Go back to the home screen. There, you will find a red notification on the icon for Record Deposit. Click this.
7. Select the transaction.
You will see a list of payments with options to filter and sort them. Check the payment you recorded, and then click on OK to proceed.
8. Choose the merchant fees account.
Under the payment you just recorded, there should be a list of accounts. Pick the appropriate expense account to record all merchant fees.
9. Enter the merchant fee.
Use a negative number when entering the merchant fee. The software will automatically deduct this fee from the total payment.
10. Record the entry.
Verify that the screen shows the correct information with the accurate total in the bottom right corner. Next, click Save & Close. Repeat the steps for all merchant fees.

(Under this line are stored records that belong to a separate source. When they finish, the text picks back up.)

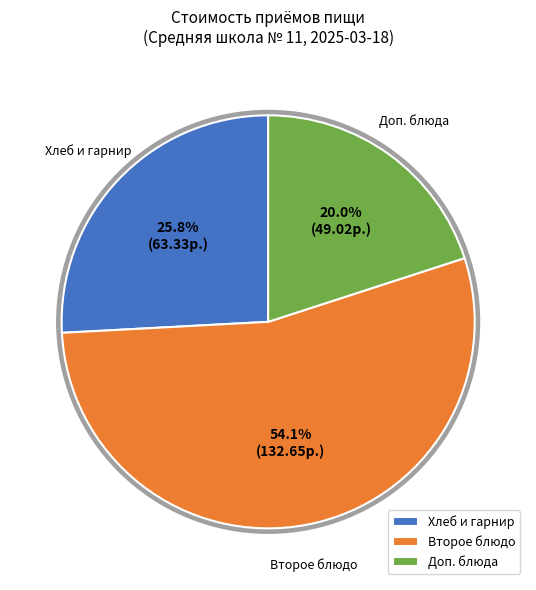

Approximately how many times larger is the value at Хлеб и гарнир compared to Второе блюдо?

0.5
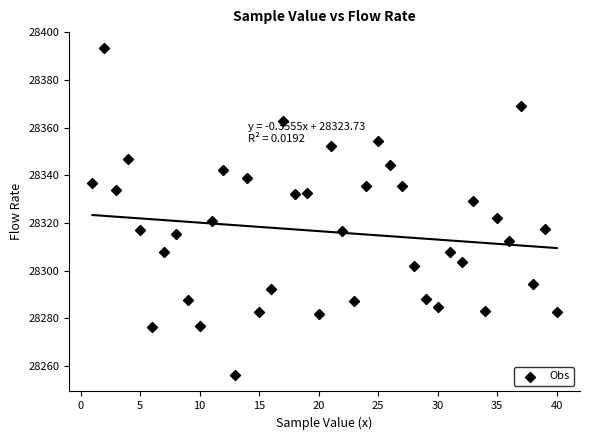

What is the range of Y values (max minus min)?

137.1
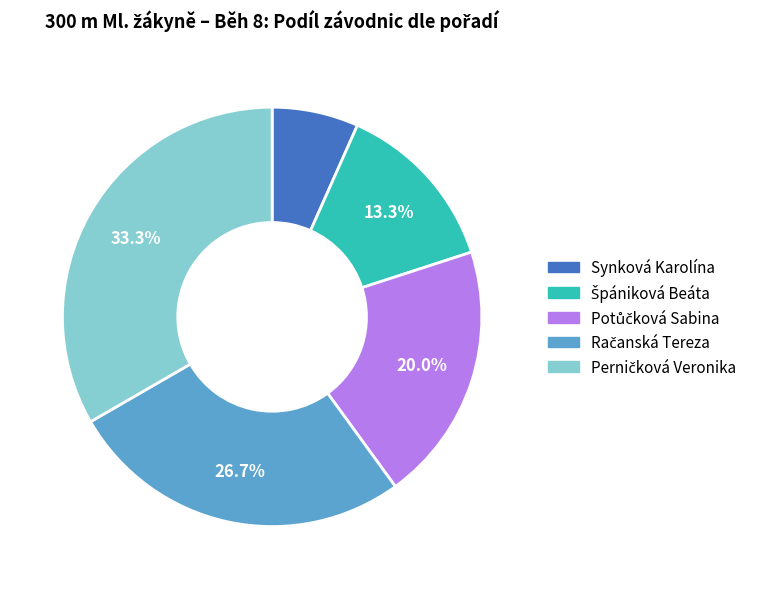

Is there any slice that represents more than half of the pie?

No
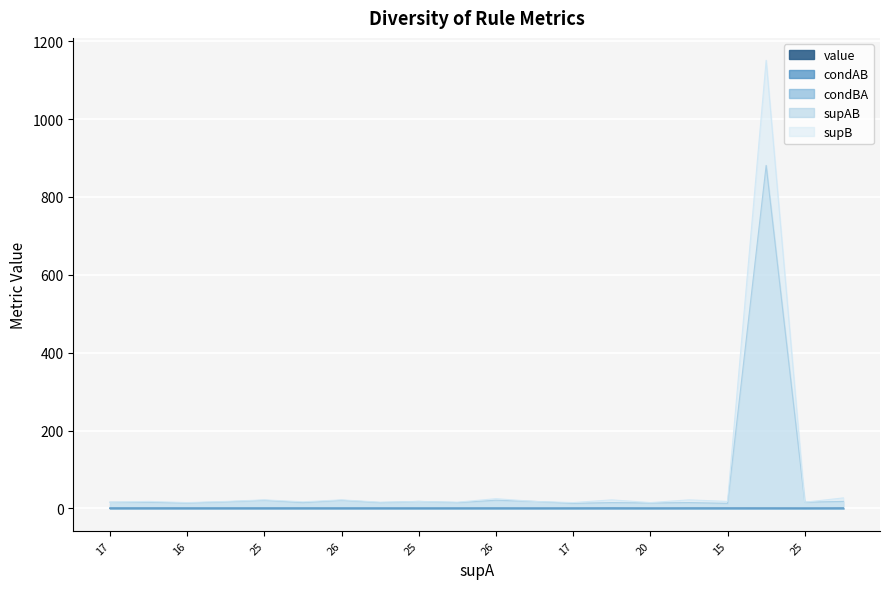

What is the label of the 1st point from the left?

17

Entering merchant fees as a sum
Though not common, some payment processors, such as Fattmerchant, charge merchant fees on a monthly basis. If you work with such a processor, you can navigate to Check Register on the home screen or go to Use Register, under Banking, and select the account you want to pay the merchant fees from.
11. Edit the date.
Ensure that the date is correct. Use the calendar if necessary.
12. Select the vendor.
In the dropdown list under Payee, choose the vendor you are paying the merchant fee.
13. Choose the account.
Under the Account tab, select the merchant fees to account for the entry.
14. Add a memo.
You can add a memo to the payment if you like.
15. Enter the merchant fee.
Input the merchant fee amount where you see Payment. Finally, click Record to enter the merchant fee.
The flexibility of handling merchant fees with QuickBooks
QuickBooks lets you handle merchant fees in several ways so that you can stay on top of them in your reports and taxes. As trivial as merchant fees might seem, they can be a substantial portion of your cost of goods sold, so it’s essential to keep meticulous records of them.
As always, QuickBooks provides a powerful set of features to achieve your accounting goals seamlessly. This simple solution to what was once a complex procedure for bookkeepers and business owners is a testament to this.
FYI: Even if you are using one of the many QuickBooks alternatives, the general process is similar.
We hope this guide helps you understand how you can effectively manage credit card charges and merchant fees in QuickBooks Pro and Online.